Objective: Endoplasmic reticulum (ER) stress has been implicated in the pathogenesis of diabetes, but the roles of specific ER Ca(2+) release channels in the ER stress-associated apoptosis pathway remain unknown. Here, we examined the effects of stimulating or inhibiting the ER-resident inositol trisphosphate receptors (IP(3)Rs) and the ryanodine receptors (RyRs) on the induction of beta-cell ER stress and apoptosis.

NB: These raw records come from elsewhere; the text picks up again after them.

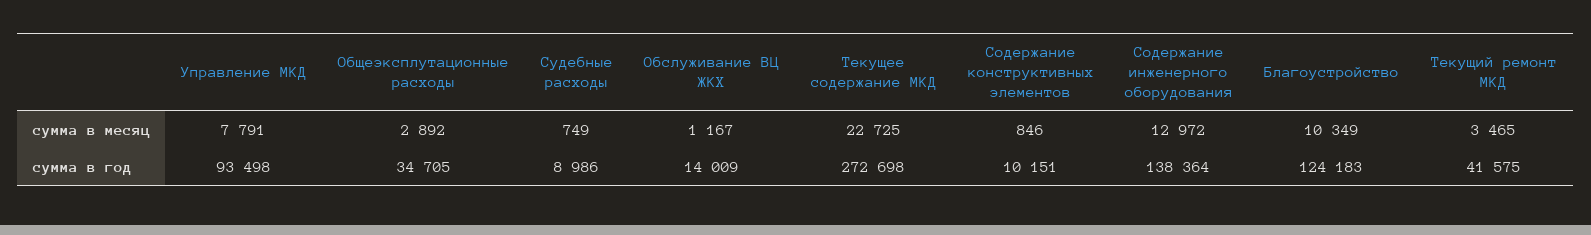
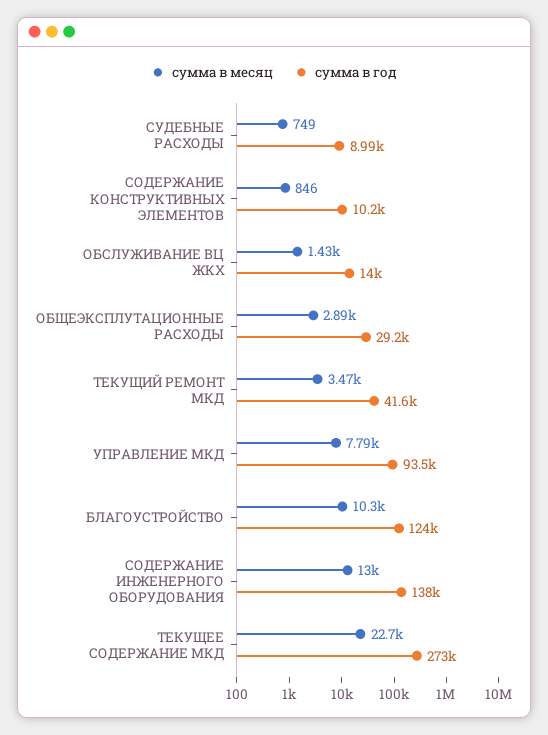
  {
    "сумма в месяц": {
      "Управление МКД": 7791,
      "Общеэксплутационные расходы": 2892,
      "Судебные расходы": 749,
-     "Обслуживание ВЦ ЖКХ": 1167,
+     "Обслуживание ВЦ ЖКХ": 1430,
      "Текущее содержание МКД": 22725,
      "Содержание конструктивных элементов": 846,
      "Содержание инженерного оборудования": 12972,
      "Благоустройство": 10349,
      "Текущий ремонт МКД": 3465
    },
    "сумма в год": {
      "Управление МКД": 93498,
-     "Общеэксплутационные расходы": 34705,
+     "Общеэксплутационные расходы": 29200,
      "Судебные расходы": 8986,
      "Обслуживание ВЦ ЖКХ": 14009,
      "Текущее содержание МКД": 272698,
      "Содержание конструктивных элементов": 10151,
      "Содержание инженерного оборудования": 138364,
      "Благоустройство": 124183,
      "Текущий ремонт МКД": 41575
    }
  }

Research design and methods: Kinetics of beta-cell death were tracked by imaging propidium iodide incorporation and caspase-3 activity in real time. ER stress and apoptosis were assessed by Western blot. Mitochondrial membrane potential was monitored by flow cytometry. Cytosolic Ca(2+) was imaged using fura-2, and genetically encoded fluorescence resonance energy transfer (FRET)-based probes were used to measure Ca(2+) in ER and mitochondria.

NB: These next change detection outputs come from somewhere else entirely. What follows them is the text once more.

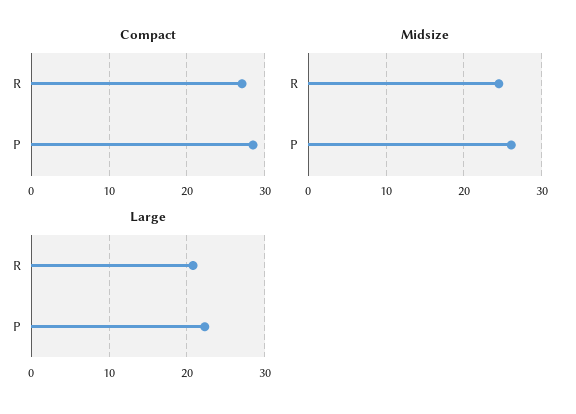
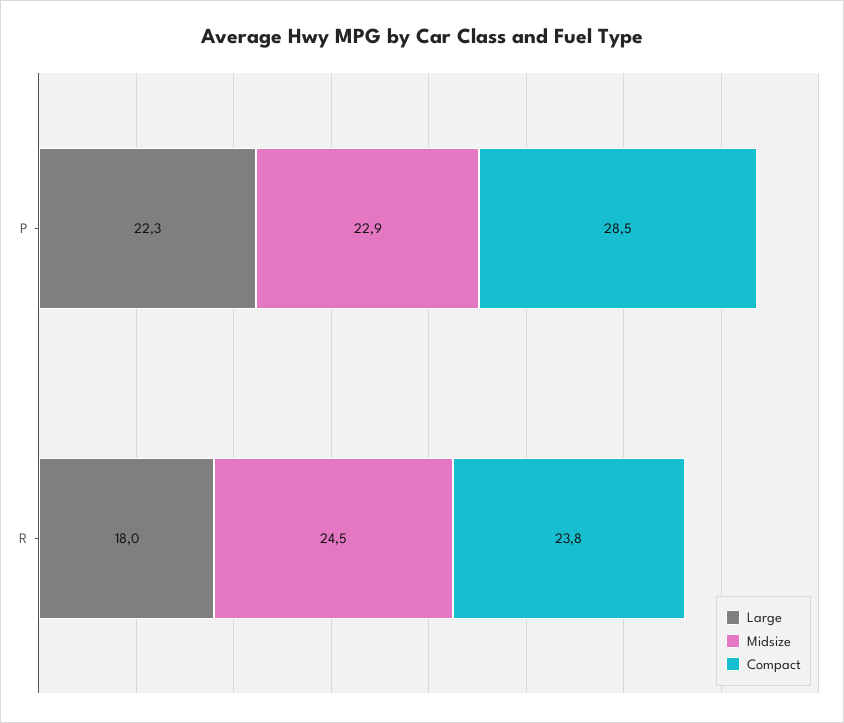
  {
    "Compact": {
-     "R": 27,
+     "R": 23.8,
      "P": 28.5
    },
    "Midsize": {
      "R": 24.5,
-     "P": 26
+     "P": 22.9
    },
    "Large": {
-     "R": 21,
+     "R": 18,
      "P": 22.3
    }
  }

Results: Neither RyR nor IP(3)R inhibition, alone or in combination, caused robust death within 24 h. In contrast, blocking sarco/endoplasmic reticulum ATPase (SERCA) pumps depleted ER Ca(2+) and induced marked phosphorylation of PKR-like ER kinase (PERK) and eukaryotic initiation factor-2alpha (eIF2alpha), C/EBP homologous protein (CHOP)-associated ER stress, caspase-3 activation, and death. Notably, ER stress following SERCA inhibition was attenuated by blocking IP(3)Rs and RyRs. Conversely, stimulation of ER Ca(2+) release channels accelerated thapsigargin-induced ER depletion and apoptosis. SERCA block also activated caspase-9 and induced perturbations of the mitochondrial membrane potential, resulting eventually in the loss of mitochondrial polarization.

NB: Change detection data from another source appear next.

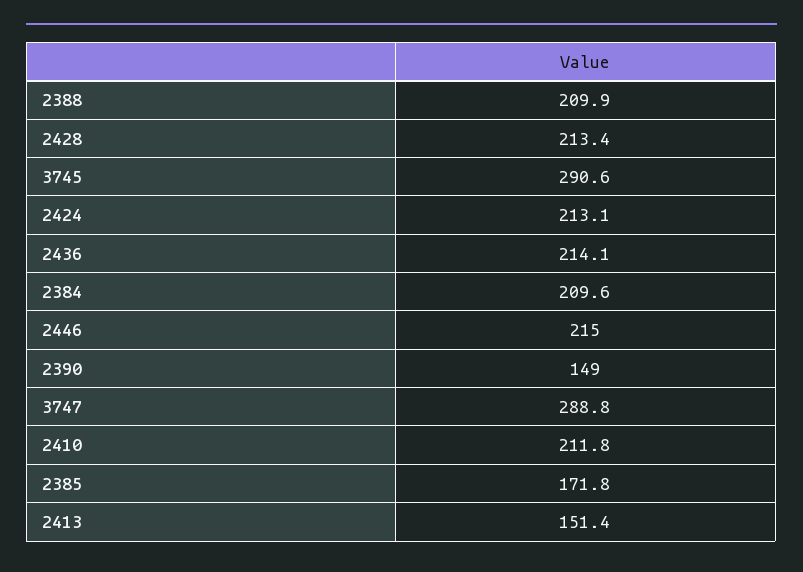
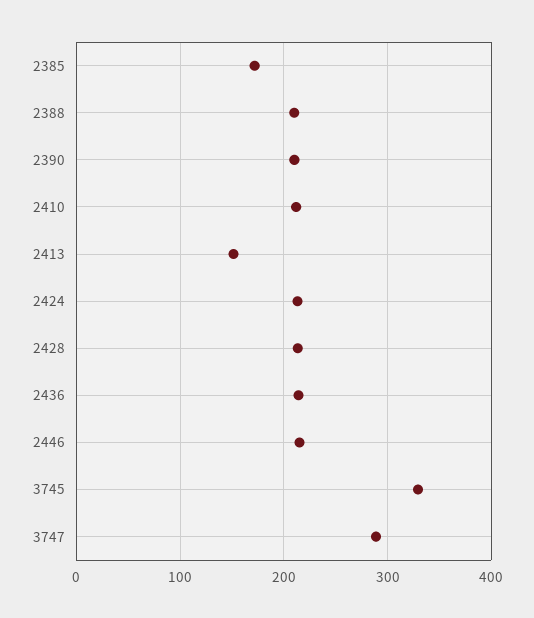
  {
    "2388": 209.9,
    "2428": 213.4,
-   "3745": 290.6,
+   "3745": 330,
    "2424": 213.1,
    "2436": 214.1,
-   "2384": 209.6,
    "2446": 215,
-   "2390": 149,
+   "2390": 210,
    "3747": 288.8,
    "2410": 211.8,
    "2385": 171.8,
    "2413": 151.4
  }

Conclusions: This study demonstrates that the activity of ER Ca(2+) channels regulates the susceptibility of beta-cells to ER stress resulting from impaired SERCA function. Our results also suggest the involvement of mitochondria in beta-cell apoptosis associated with dysfunctional beta-cell ER Ca(2+) homeostasis and ER stress.